火葬料金の全国平均は、日本環境斎苑協会によりますと一万三千六百十五円だそうなんですね。東京都下においても、多摩地域の自治体では公営が多いために無料の地域も多いんですけれども、二十三区の民営の火葬施設では八万七千二百円と非常に高いんですね。大きな公民格差が生じています。

しかも、火葬料には法的根拠がないために、今後更に高額になるのではないかとの懸念もあるために、二十三区の各区議会において、火葬料金を適正化するための認可制などを国に対して求める陳情を採択する動きが各議会で出ているんですね。

火葬という言わば公共の福祉を民間が適切に運営する仕組みをどう担保していくのかの検討が必要だと、このように思っています。あわせて、公共料金としての火葬料の認可制の検討について、見解をお伺いしたいと思います。

○政府参考人(鳥井陽一君) お答えいたします。

火葬場の許可等でございますが、これは地方自治体が自治事務として実施をしておりまして、その経営主体につきましては、昭和四十三年の当時の厚生省の通知におきまして、永続性や非営利性への観点から、原則として地方自治体、これが難しい場合であっても宗教法人や公益法人等に限ることとしておりまして、現にほとんどがこれらの主体により経営されております。そのような現状を踏まえますと、現時点において全国一律で火葬料金について認可制を動機することは考えておりません。

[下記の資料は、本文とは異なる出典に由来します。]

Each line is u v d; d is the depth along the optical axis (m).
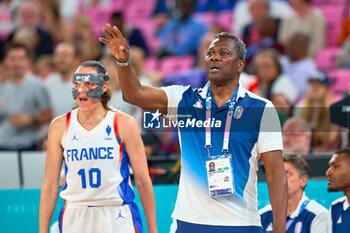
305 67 23.77
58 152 9.48
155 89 9.29
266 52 21.80
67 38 28.17
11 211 11.75
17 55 23.00
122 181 9.40
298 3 26.11
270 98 19.89
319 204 11.39
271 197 9.02
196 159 9.06
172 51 27.97
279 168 8.98
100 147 9.27
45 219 9.34
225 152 8.98
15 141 22.28
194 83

しかしながら、この通知の発出前から設立されている火葬場など、一部の火葬場が民間企業に経営されることは承知をいたしております。

厚生労働省といたしましては、経営主体が民間企業であるかにかかわらず、墓地、埋葬法に、埋葬等に関する法律に基づき、火葬場の運営が国民の宗教的感情に適合し、かつ公衆衛生等の公共の福祉の観点から支障なく行われることが重要であると考えております。かかる観点から、昨年十一月に、特定の民間企業による火葬料金等の相次ぐ引上げ等の報道を踏まえまして、地方自治体に対しまして適正な火葬場の管理運営、経営、管理について指導監督の徹底を依頼したところでございます。

今後も引き続き、火葬料金の設定を含め火葬場の運営が適切に行われない場合は、指導を行う主体である地方自治体と連携して必要な対応を行ってまいりたいと考えております。

○塩田博昭君 ありがとうございます。

最後に、食品ロスの半減に向けた目標達成について端的に伺いたいと思います。

二〇三〇年までに食品ロスを半減させる目標達成に向けた施策パッケージを年内にも策定させるとのことでありますけれども、食品の寄附や食材を子供食堂に回すことなどが具体的にどのように検討されているのか、見解をお伺いいたします。

○政府参考人(依田学君) お答え申し上げます。

委員御指摘の施策パッケージにつきましては、年末に向けて、食品ロス削減推進会議の枠組みを活用して検討しているところでございます。

委員御指摘の子供食堂に対する食品の寄附ということでございますが、特にフードバンク団体の体制強化について、農林水産省を中心としまして、フードバンクが寄附食品を受け入れ、そしてこれを子供食堂などに提供するための輸配送費や倉庫、車両等の賃借料の支援を行うとともに、企業とフードバンクとのマッチングやネットワーク強化の推進を行うことが盛り込まれてございます。

こういった事項も踏まえまして、年末に向けて、関係省庁と連携し、施策パッケージの取りまとめを行っていきたいと存じます。